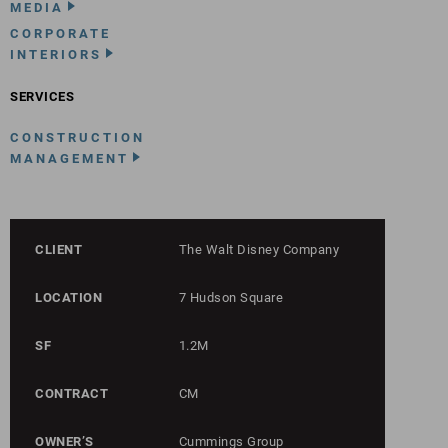
MEDIA
CORPORATE
INTERIORS
SERVICES
CONSTRUCTION
MANAGEMENT
CLIENT
The Walt Disney Company
LOCATION
7 Hudson Square
SF
1.2M
CONTRACT
CM
OWNER’S
Cummings Group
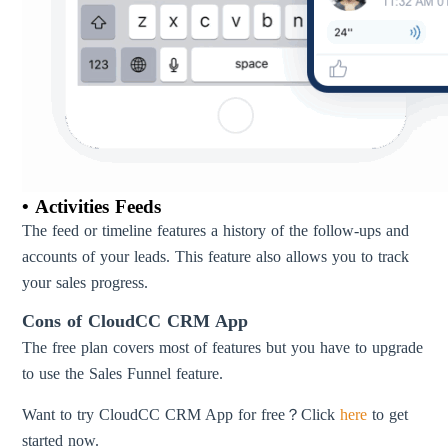
• Activities Feeds
The feed or timeline features a history of the follow-ups and
accounts of your leads. This feature also allows you to track
your sales progress.
Cons of CloudCC CRM App
The free plan covers most of features but you have to upgrade
to use the Sales Funnel feature.
Want to try CloudCC CRM App for free？Click
here
to get
started now.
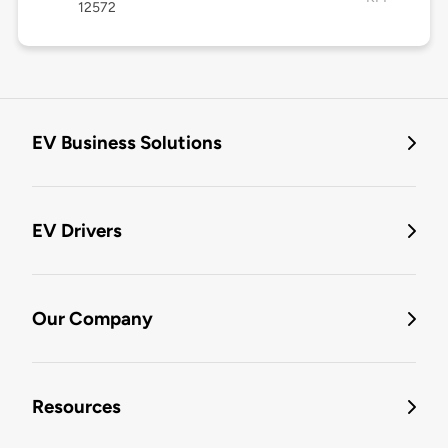
12572
EV Business Solutions
EV Drivers
Our Company
Resources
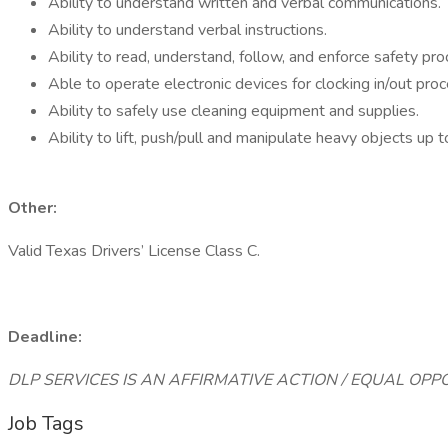
Ability to understand written and verbal communications.
Ability to understand verbal instructions.
Ability to read, understand, follow, and enforce safety pro
Able to operate electronic devices for clocking in/out pr
Ability to safely use cleaning equipment and supplies.
Ability to lift, push/pull and manipulate heavy objects up 
Other:
Valid Texas Drivers’ License Class C.
Deadline:
DLP SERVICES IS AN AFFIRMATIVE ACTION / EQUAL OP
Job Tags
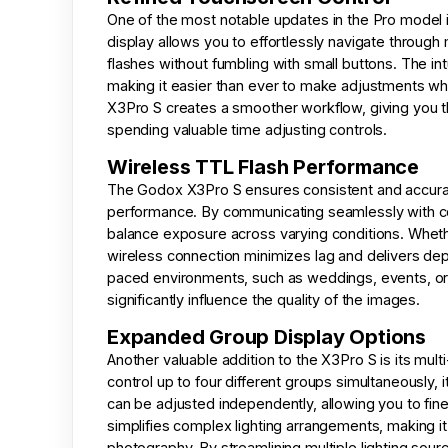
One of the most notable updates in the Pro model i
display allows you to effortlessly navigate through
flashes without fumbling with small buttons. The int
making it easier than ever to make adjustments whil
X3Pro S creates a smoother workflow, giving you the
spending valuable time adjusting controls.
Wireless TTL Flash Performance
The Godox X3Pro S ensures consistent and accurat
performance. By communicating seamlessly with com
balance exposure across varying conditions. Whethe
wireless connection minimizes lag and delivers depen
paced environments, such as weddings, events, or 
significantly influence the quality of the images.
Expanded Group Display Options
Another valuable addition to the X3Pro S is its multi
control up to four different groups simultaneously, 
can be adjusted independently, allowing you to fine
simplifies complex lighting arrangements, making it
photography. By streamlining multiple lighting sourc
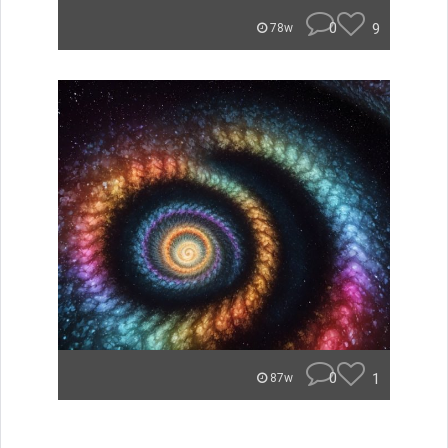
0
9
78w
0
1
87w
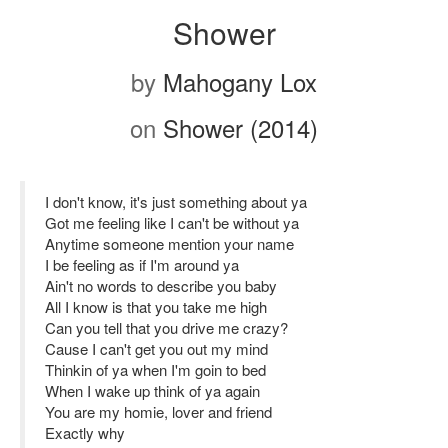
Shower
by
Mahogany Lox
on
Shower (2014)
I don't know, it's just something about ya
Got me feeling like I can't be without ya
Anytime someone mention your name
I be feeling as if I'm around ya
Ain't no words to describe you baby
All I know is that you take me high
Can you tell that you drive me crazy?
Cause I can't get you out my mind
Thinkin of ya when I'm goin to bed
When I wake up think of ya again
You are my homie, lover and friend
Exactly why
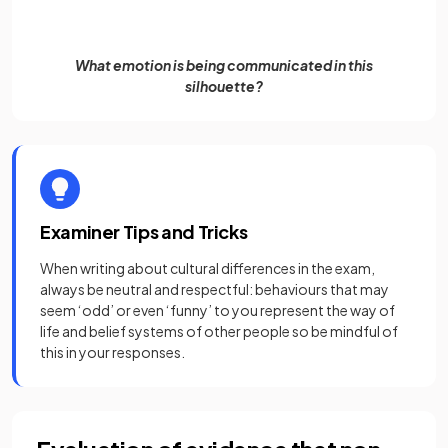
What emotion is being communicated in this
silhouette?
Examiner Tips and Tricks
When writing about cultural differences in the exam,
always be neutral and respectful: behaviours that may
seem ‘odd’ or even ‘funny’ to you represent the way of
life and belief systems of other people so be mindful of
this in your responses.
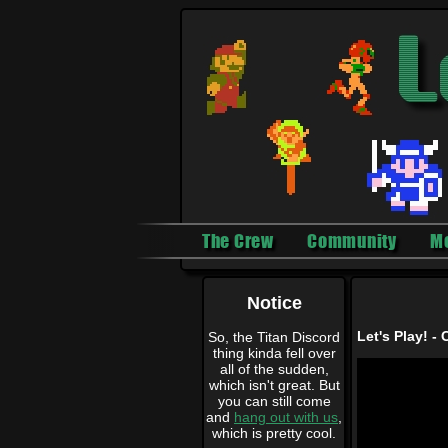
The Crew
Community
M
Notice
Let's Play! - 
So, the Titan Discord
thing kinda fell over
all of the sudden,
which isn't great. But
you can still come
and
hang out with us
,
which is pretty cool.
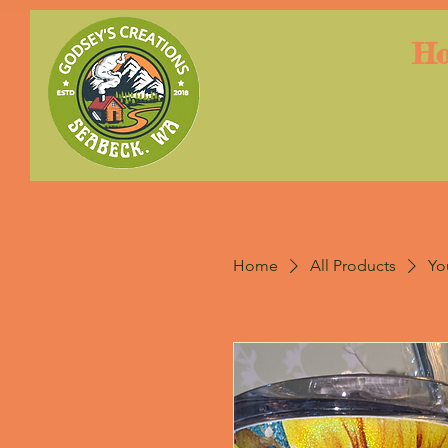
H
Home
All Products
Yo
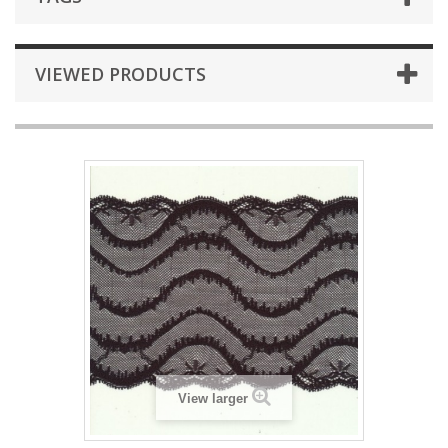
VIEWED PRODUCTS
View larger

_____

■ **WORK ORDER**
Above are the records; repeat them exactly, omitting every picture.

■ **FINISHED EXERCISE**
MEDIA
CORPORATE
INTERIORS
SERVICES
CONSTRUCTION
MANAGEMENT
CLIENT
The Walt Disney Company
LOCATION
7 Hudson Square
SF
1.2M
CONTRACT
CM
OWNER’S
Cummings Group
• Activities Feeds
The feed or timeline features a history of the follow-ups and
accounts of your leads. This feature also allows you to track
your sales progress.
Cons of CloudCC CRM App
The free plan covers most of features but you have to upgrade
to use the Sales Funnel feature.
Want to try CloudCC CRM App for free？Click
here
to get
started now.
12572
EV Business Solutions
EV Drivers
Our Company
Resources
Ability to understand written and verbal communications.
Ability to understand verbal instructions.
Ability to read, understand, follow, and enforce safety pro
Able to operate electronic devices for clocking in/out pr
Ability to safely use cleaning equipment and supplies.
Ability to lift, push/pull and manipulate heavy objects up 
Other:
Valid Texas Drivers’ License Class C.
Deadline:
DLP SERVICES IS AN AFFIRMATIVE ACTION / EQUAL OP
Job Tags
One of the most notable updates in the Pro model i
display allows you to effortlessly navigate through
flashes without fumbling with small buttons. The int
making it easier than ever to make adjustments whil
X3Pro S creates a smoother workflow, giving you the
spending valuable time adjusting controls.
Wireless TTL Flash Performance
The Godox X3Pro S ensures consistent and accurat
performance. By communicating seamlessly with com
balance exposure across varying conditions. Whethe
wireless connection minimizes lag and delivers depen
paced environments, such as weddings, events, or 
significantly influence the quality of the images.
Expanded Group Display Options
Another valuable addition to the X3Pro S is its multi
control up to four different groups simultaneously, 
can be adjusted independently, allowing you to fine
simplifies complex lighting arrangements, making it
photography. By streamlining multiple lighting sourc
0
9
78w
0
1
87w
Shower
by
Mahogany Lox
on
Shower (2014)
I don't know, it's just something about ya
Got me feeling like I can't be without ya
Anytime someone mention your name
I be feeling as if I'm around ya
Ain't no words to describe you baby
All I know is that you take me high
Can you tell that you drive me crazy?
Cause I can't get you out my mind
Thinkin of ya when I'm goin to bed
When I wake up think of ya again
You are my homie, lover and friend
Exactly why
What emotion is being communicated in this
silhouette?
Examiner Tips and Tricks
When writing about cultural differences in the exam,
always be neutral and respectful: behaviours that may
seem ‘odd’ or even ‘funny’ to you represent the way of
life and belief systems of other people so be mindful of
this in your responses.
The Crew
Community
M
Notice
Let's Play! - 
So, the Titan Discord
thing kinda fell over
all of the sudden,
which isn't great. But
you can still come
and
hang out with us
,
which is pretty cool.
H
Home
All Products
Yo
VIEWED PRODUCTS
View larger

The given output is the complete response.